Despite His efforts to
regain the lost love of His God, the lost love drained away His strength. He died while
striving to get His Father back again, at the same time keeping this beloved
world. He wanted to have His cake and eat it, too; but having both Father and children was impossible because of
the great rift that sin had made between God and man. He could have regained His
Father’s love quickly by letting go of His earthly children and escaping the Father’s condemnation that His just God and Saviour had laid so heavily on them. But then His Father's glory would have been minimized at the less than full destructino of sin. Sin would have forever remained a potential, future threat to every creature throughout the vast kingdom. And His
Father’s glory upon Him throughout all eternity would also have been lessened because
He would not have done all His Father’s desire to save the hearts of mankind. Nevertheless,
despite all that, it was impossible for Jesus let go of us even though knowing that His connection with
us drew our damnation upon Himself from the Father. He was beside Himself in His love for us. He wasn’t being logical in the same way sin has taught us to be. He could not consider the end to which His love for His children tended; He wasn’t thinking of Himself. “He saved others; Himself He cannot save.” (Matt. 27:42).
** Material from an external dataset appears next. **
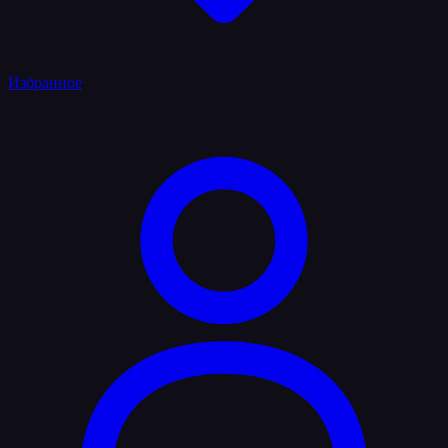
Избранное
In His death, the nightmare
of great darkness in the Lord left upon His countenance the look of anguish and
woe. With a ghastly expression He lapsed into shock. The multitudes, in complete incredulity
and horror, stared at Jesus who was frozen in that horrific look of
being damned into extinction. “All His acquaintance, and the women that
followed Him from Galilee, stood afar off, beholding these things.” (Luke 23:49).
Like so many today who cut themselves to undo their inner pains, the people fled Calvary, the place of the skull,
beating themselves in the attempt to remove the image from their minds. “And
all the people that came together to that sight, beholding the things which
were done, smote their breasts, and returned.” (Luke 23:48).
“Who His own self bare our
sins in His own body on the tree, that we, being dead to sins, should live unto
righteousness: by whose stripes ye were healed.” (1Pet. 2:24). We become “dead
to sin” because of “the body of Christ” (Rom. 6:2; 7:4).
“O wretched man that I am! who shall deliver
me from the body of this death? …Jesus Christ our Lord.” (Rom. 7:24,25).
“I am crucified with Christ.”
(Gal. 2:20).
“For God, who commanded the
light to shine out of darkness, hath shined in our hearts, to give the light of
the knowledge of the glory of God in the face of Jesus Christ.” (2Cor. 4:6).